JAY Bothroyd says there was no weight on his teenage shoulders when he joined the Sky Blues for a one-million pound fee in the summer of 2000.
Coventry City famously took a chance on an 18-year-old Bothroyd months after he jeopardised his career at Arsenal by throwing his shirt at coach Don Howe following his substitution in the 2000 FA Youth Cup final.
Bothroyd, speaking exclusively to 888sport, revealed that he was destined to turn out in the Gunners’ first team up until the sudden turn of fate.
“At Arsenal, the youth team players weren’t even training with the first team at that point.” he said.
“There was only me and then Jermaine Pennant started to. Even Arsene Wenger still says today I was going to play [for Arsenal].
“Until I made that mistake and threw my shirt I was the first one from the group who was going to play.
“So when I went to Coventry and I was with the first team every day, and being on the bench and things like that, I really enjoyed that and already had the experience from Arsenal reserves.
“At Coventry there was no real pressure on me. I didn’t really care about the transfer fee, I just wanted to go out and play.”
And on reflection of his three-season stint with the Sky Blues, the 37-year-old says it was one of the high points of his professional career – despite suffering relegation from the Premier League in his first year at the club.
“Obviously going to Coventry was a high point,” Bothroyd said.
“When Gordon Strachan called me and said he wanted me to go there and sign I was really happy because everyone who had worked with Gordon – especially the young players – had flourished.
“He guided them in a good way. At the time Robbie Keane was there, Gary Breen was there, Paul Williams and Richard Shaw. Being involved in that first team straight away was one of my high points.
“To be honest that was a very tough season [Coventry’s ill-fated 2000/01 Premier League campaign].
“Even though Coventry had good players, it didn’t turn into a good season. Robbie had been instrumental at the time and losing your top goalscorer and best player isn’t going to help.
“It was difficult for Gordon to put me in and let me learn how to swim in the Premier League.
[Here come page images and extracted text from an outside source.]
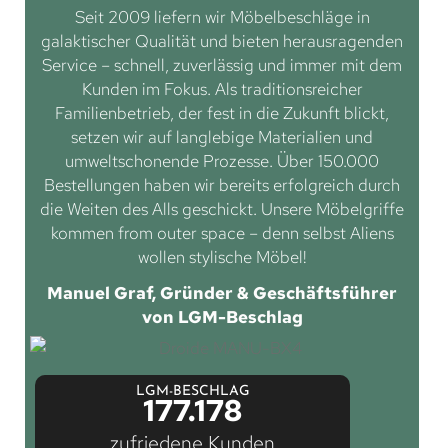
Seit 2009 liefern wir Möbelbeschläge in
galaktischer Qualität und bieten herausragenden
Service – schnell, zuverlässig und immer mit dem
Kunden im Fokus. Als traditionsreicher
Familienbetrieb, der fest in die Zukunft blickt,
setzen wir auf langlebige Materialien und
umweltschonende Prozesse. Über 150.000
Bestellungen haben wir bereits erfolgreich durch
die Weiten des Alls geschickt. Unsere Möbelgriffe
kommen from outer space – denn selbst Aliens
wollen stylische Möbel!
Manuel Graf, Gründer & Geschäftsführer
von LGM-Beschlag
LGM-BESCHLAG
177.178
zufriedene Kunden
He was under pressure and didn’t have time to let me understand and flourish.
“You see it today with Phil Foden at Manchester City where he is in and out all of the time, playing ten minutes.
“He didn’t have the chance to do that with me otherwise he would have done that a bit more. It was just bad timing and unfortunate really.”
With Strachan sacked just a matter of games into the 2001/02 First Division season, Bothroyd feels it is this decision which prompted the start of Coventry’s demise.
“Gordon was always really good with me, he really honest and blunt and I liked that about him.
“For me, I don’t want ‘yes’ people around me, but those who say it like it is without dressing it up. He guided me – and it was difficult for me because it was the first time I left home and went to live in the Midlands with no-one else with me. It’s not easy.
“But he tried his best to get me along and I always say that Coventry City started going downhill the day that he left.
“He was the one who galvanized them, he was the one who made good signing and who made Coventry a mid-table team.”